To quote Spider-man (or "Spider Ma'am if you happen to be my daughter):  "with great power comes great responsibility".  I lack spiffy powers, but I do have responsibilities--to my employer, my patients, my co-workers and my family and friends--to stay on the top of my game.  I'm not at the moment.  I recognize that and it's time to do something about it. 

I'm hoping this weekend will at least be enough of an interrupt to allow us to make some changes, to allow whatever it is that is chewing my tail to fuck off.  Hell, I'd be cool with 6 hours of uninterrupted sleep, some decent tunes and a good meal.   This weekend appears to be all that and a bottle of wine.  (I'd say chips there but I've eaten far too many of those lately.)

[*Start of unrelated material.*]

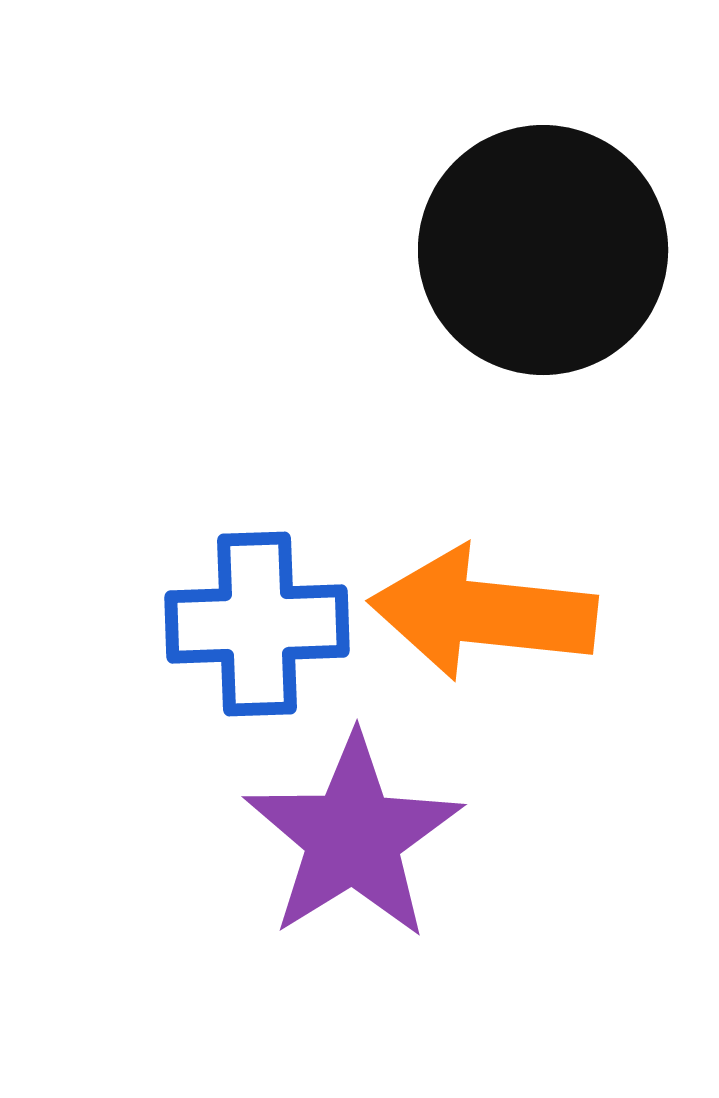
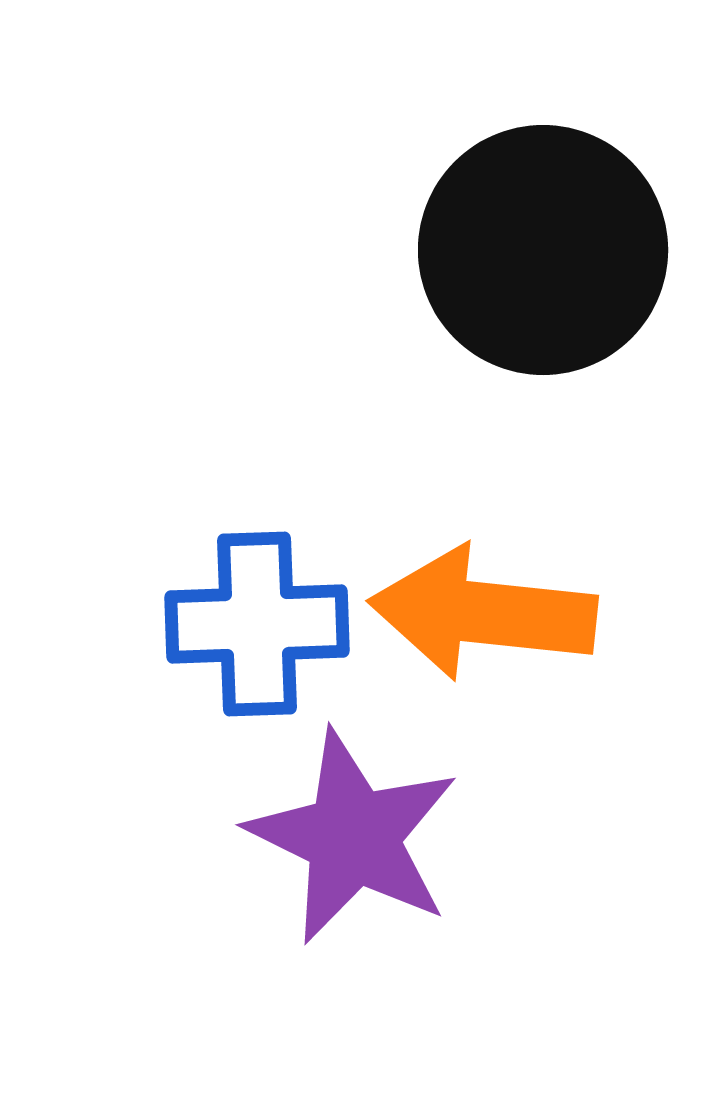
purple star: rotated 14 degrees counterclockwise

Relaxing, renewing, recharging, re-evaluating.  Yeah.  Sounds just like what I'd recommend.  Life can really grind you down from time to time, even if you are one of the ones that you'd least expect or are well versed or considered the 'strongest' or most brave or some other silly thing.  Lets face it;  there will always be more snow, more bills, more stress, more sleeplessness, more coffee jitters, more trolls, more physical pain, more anguish, more, more, more...  Life is like that.  

Sometimes building a fort isn't enough.  Sometimes you need to step outside, take a deep breath and get some perspective.  

...So I can get back to doing what I love.  

(That may involve coffee and Skyrim too, but you get the point.)